Extract provided START

Technology That Works Today

There are many short term technology areas that can make a huge impact on the spam problem. Internet service providers (ISP’s) can do a lot more than they have been doing and it is encouraging to see that the big players have started working together. This will surely have a positive impact. Employers can do more also. Companies such as Cloudmark and Brightmail have technology that can enable the corporate mail servers to block spam or at least flag it as "probable spam" to allow employees to use a filter or rule to delete it automatically if they choose to. At the consumer level there are numerous solutions out there. I personally use Cloudmark’s Spamnet. Cloudmark "catches" millions of spam emails for it’s users every day. My 2,000+ spam emails per week end up in my junk mail folder. I glance through the folder once every ten days or so and then delete the contents. Rarely do I find emails that were "false positives"; i.e. emails that I really wanted. Maybe one in a thousand. I am more than willing to forgo that one in order to not have to be bothered with the other 999.

CBS MarketWatch reported that PC Magazine has studied what you can do about spam. In a test of four “spam slammers,” CloudMark’s SpamNet ($4.99/month subscription) was top rated, followed by Matador 2.0 ($29.95/program), SpamCatcher ($19.95/program), and IHateSpam ($19.95/program), when ranked according to the percent of spam dumped into a quarantine folder. Each of the programs maintains a database of spammers and incorporates users’ feedback on what’s identified as spam to filter e-mails. “Keep in mind, though, that these products are far from perfect. They occasionally block messages they shouldn’t, and if you don’t regularly visit your quarantine, you’ll certainly miss a small percentage of important mail,” the magazine concluded. That has not been the case for me as I mentioned in the prior paragraph. The bottom line is that these spam fighting programs really work and I recommend everyone adopt one.

The other good news on the technology front is that venture capitalists and the technology whizzes of the world are engaged. Startup companies are focused on spam elimination as a significant business opportunity. Computer scientists are energized by the challenge. Venture capital funding is flowing to spam-oriented companies and we can expect to see continuous improvement in the capabilities of the technology that they create.

Long Term Changes Needed

Long term, the way in which email works needs to be re-engineered. The Internet Engineering Task Force (IETF) has formed a research group called the Anti-Spam Research Group (ASRG) to come up with creative and profound changes in the way email works at the core. The ASRG focuses on "the problem of unwanted email messages, loosely referred to as spam" and their premise is that an individual or organization should be able to "express consent or lack of consent for certain communication and have the architecture support those desires". The ASRG plans to investigate the feasibility of a new architecture for email that "allows different systems to be plugged in to provide different pieces of the solution".
I am sure the solution will include some form of authentication (as I have argued before). Once the real identity of an email sender is rendered explicit you have a lot more options for how to treat that email. (There are numerous other benefits from digital ID’s beyond reducing spam). I am optimistic about the long term fix but, needless to say, what is being undertaken here is enormously complex and it will take time. To get the protocol changes adopted as a global standard and then be globally implemented will take years.

Epilogue

Congress will be back from vacation in September. We will probably get legislation. You can just feel the momentum in Washington. The political pressures are significant and even though I see little chance of legislation working, I also see little chance of avoiding it. Let’s just hope it doesn’t make things too much worse. In the meantime, we should be using anti-spam technology at multiple levels. It works.

Disclosure: I have no investments in any anti-spam technology companies.

Extract provided END

→ What the exercise asks
In the piece on fighting spam, which program did PC Magazine rate highest in its test of four "spam slammers"?

Dataset entries START

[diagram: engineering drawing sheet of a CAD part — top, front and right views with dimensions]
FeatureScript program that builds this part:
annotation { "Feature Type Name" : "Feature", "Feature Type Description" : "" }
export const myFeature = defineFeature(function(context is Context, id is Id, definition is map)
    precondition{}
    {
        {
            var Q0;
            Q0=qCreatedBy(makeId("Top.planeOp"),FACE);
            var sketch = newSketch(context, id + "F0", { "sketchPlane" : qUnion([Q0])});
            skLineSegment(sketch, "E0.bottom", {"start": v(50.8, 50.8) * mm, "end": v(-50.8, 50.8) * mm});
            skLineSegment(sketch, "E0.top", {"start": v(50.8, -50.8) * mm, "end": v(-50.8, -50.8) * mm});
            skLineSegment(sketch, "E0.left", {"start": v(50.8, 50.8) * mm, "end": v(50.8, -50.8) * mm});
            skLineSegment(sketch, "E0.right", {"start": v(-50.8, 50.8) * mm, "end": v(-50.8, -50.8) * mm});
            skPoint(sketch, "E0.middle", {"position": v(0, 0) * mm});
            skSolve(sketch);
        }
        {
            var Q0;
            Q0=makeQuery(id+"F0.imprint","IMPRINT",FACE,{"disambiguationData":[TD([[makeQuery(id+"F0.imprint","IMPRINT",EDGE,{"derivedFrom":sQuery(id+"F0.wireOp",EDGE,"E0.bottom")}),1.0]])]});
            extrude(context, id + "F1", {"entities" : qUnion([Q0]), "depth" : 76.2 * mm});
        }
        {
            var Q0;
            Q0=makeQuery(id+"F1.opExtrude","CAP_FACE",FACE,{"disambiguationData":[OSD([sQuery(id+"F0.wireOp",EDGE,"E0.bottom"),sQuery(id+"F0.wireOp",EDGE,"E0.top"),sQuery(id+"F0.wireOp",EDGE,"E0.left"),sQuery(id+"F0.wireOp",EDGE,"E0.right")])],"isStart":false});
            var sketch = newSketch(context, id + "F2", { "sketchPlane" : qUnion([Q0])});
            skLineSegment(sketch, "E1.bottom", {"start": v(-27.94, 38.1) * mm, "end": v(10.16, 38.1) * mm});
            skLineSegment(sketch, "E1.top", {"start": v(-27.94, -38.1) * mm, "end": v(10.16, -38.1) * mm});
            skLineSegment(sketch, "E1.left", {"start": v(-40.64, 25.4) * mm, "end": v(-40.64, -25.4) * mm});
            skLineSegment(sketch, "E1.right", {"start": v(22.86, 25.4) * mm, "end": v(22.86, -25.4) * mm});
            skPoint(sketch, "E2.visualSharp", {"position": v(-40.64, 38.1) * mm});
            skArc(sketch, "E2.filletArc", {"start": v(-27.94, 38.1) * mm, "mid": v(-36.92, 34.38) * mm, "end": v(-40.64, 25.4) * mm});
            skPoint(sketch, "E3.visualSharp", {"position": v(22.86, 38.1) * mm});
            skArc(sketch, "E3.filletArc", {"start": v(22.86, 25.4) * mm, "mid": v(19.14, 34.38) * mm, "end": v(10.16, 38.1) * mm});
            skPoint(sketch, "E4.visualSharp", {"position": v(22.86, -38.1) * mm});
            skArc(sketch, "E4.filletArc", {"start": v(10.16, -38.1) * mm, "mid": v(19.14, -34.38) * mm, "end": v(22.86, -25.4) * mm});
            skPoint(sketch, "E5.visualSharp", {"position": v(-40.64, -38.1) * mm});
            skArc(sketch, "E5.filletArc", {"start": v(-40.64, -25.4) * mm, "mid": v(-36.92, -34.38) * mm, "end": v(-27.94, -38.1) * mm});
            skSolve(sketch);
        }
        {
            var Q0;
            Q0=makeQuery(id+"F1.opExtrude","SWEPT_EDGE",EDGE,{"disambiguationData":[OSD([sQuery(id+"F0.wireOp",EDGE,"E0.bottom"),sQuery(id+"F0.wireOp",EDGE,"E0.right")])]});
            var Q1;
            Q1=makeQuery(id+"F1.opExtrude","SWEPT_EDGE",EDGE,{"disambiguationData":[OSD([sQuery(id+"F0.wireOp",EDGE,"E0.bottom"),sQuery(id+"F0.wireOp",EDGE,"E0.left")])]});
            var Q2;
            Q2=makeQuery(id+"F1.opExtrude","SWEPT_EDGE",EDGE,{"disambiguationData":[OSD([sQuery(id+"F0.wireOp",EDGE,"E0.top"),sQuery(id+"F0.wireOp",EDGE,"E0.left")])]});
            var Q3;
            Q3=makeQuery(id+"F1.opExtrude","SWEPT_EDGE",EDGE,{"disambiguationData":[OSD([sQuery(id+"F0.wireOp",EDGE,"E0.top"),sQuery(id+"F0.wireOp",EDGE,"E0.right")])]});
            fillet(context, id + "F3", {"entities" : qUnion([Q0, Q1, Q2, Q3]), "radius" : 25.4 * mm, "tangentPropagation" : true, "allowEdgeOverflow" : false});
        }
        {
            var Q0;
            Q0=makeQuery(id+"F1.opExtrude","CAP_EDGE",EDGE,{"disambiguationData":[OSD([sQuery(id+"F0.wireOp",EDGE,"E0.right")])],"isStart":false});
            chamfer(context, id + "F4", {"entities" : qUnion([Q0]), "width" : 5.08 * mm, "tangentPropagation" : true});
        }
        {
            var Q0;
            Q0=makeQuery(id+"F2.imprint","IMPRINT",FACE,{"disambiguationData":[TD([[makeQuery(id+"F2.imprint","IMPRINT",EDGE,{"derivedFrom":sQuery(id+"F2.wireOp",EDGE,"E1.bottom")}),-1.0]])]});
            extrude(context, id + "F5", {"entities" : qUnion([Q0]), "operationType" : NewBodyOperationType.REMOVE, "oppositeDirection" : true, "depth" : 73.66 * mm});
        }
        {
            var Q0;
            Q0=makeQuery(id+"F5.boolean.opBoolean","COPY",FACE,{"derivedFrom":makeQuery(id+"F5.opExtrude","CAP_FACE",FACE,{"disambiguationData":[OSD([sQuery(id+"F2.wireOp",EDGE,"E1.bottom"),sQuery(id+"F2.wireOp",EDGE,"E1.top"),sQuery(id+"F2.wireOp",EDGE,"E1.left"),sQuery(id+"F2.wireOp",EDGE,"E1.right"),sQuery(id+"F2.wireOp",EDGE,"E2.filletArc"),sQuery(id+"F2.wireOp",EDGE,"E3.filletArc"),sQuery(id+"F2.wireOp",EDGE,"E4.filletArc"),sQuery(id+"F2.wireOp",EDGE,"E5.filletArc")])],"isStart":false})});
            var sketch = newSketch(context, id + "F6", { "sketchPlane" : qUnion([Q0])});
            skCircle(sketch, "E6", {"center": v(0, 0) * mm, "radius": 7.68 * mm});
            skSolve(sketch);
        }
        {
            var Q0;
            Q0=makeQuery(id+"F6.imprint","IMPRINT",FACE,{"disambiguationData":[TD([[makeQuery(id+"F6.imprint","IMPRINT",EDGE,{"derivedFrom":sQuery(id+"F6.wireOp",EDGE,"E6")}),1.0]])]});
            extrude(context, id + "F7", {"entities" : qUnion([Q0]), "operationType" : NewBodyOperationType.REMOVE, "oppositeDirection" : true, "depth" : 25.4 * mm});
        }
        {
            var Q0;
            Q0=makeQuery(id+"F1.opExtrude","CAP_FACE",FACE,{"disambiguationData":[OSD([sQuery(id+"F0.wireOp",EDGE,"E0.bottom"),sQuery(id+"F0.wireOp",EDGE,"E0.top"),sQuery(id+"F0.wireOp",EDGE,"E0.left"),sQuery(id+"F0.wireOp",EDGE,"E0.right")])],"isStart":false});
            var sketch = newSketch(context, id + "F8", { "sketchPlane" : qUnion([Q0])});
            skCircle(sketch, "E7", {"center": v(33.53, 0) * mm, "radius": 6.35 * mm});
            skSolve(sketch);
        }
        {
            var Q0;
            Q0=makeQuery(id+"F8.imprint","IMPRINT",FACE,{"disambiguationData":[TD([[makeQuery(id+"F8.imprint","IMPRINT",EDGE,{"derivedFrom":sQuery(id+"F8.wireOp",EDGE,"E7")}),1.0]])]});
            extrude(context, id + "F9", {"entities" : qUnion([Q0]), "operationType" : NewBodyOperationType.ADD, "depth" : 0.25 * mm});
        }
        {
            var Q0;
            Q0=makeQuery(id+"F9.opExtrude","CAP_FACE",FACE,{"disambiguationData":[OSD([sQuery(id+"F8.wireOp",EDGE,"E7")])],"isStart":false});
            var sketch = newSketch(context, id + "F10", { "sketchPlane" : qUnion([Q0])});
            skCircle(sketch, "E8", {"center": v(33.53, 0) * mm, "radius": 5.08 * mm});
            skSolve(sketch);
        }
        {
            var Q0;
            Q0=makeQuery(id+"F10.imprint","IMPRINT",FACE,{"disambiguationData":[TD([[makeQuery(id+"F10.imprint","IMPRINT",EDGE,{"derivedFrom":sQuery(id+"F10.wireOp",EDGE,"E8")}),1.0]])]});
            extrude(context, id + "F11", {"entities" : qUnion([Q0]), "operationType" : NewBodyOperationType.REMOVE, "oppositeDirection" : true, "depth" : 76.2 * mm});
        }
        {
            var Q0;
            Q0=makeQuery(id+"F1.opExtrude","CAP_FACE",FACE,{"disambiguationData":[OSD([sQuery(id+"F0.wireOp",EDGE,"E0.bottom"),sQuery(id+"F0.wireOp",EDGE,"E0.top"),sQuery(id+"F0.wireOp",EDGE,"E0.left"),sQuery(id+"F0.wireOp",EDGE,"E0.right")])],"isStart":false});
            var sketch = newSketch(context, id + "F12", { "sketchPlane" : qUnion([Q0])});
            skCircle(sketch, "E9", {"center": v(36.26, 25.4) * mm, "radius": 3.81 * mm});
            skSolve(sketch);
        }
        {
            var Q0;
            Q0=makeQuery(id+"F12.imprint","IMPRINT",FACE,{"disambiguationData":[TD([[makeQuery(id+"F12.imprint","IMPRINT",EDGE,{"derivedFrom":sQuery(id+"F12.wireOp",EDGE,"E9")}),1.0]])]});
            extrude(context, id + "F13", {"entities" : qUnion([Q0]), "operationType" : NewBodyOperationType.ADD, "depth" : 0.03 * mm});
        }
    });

Dataset entries END

→ Solution
CloudMark's SpamNet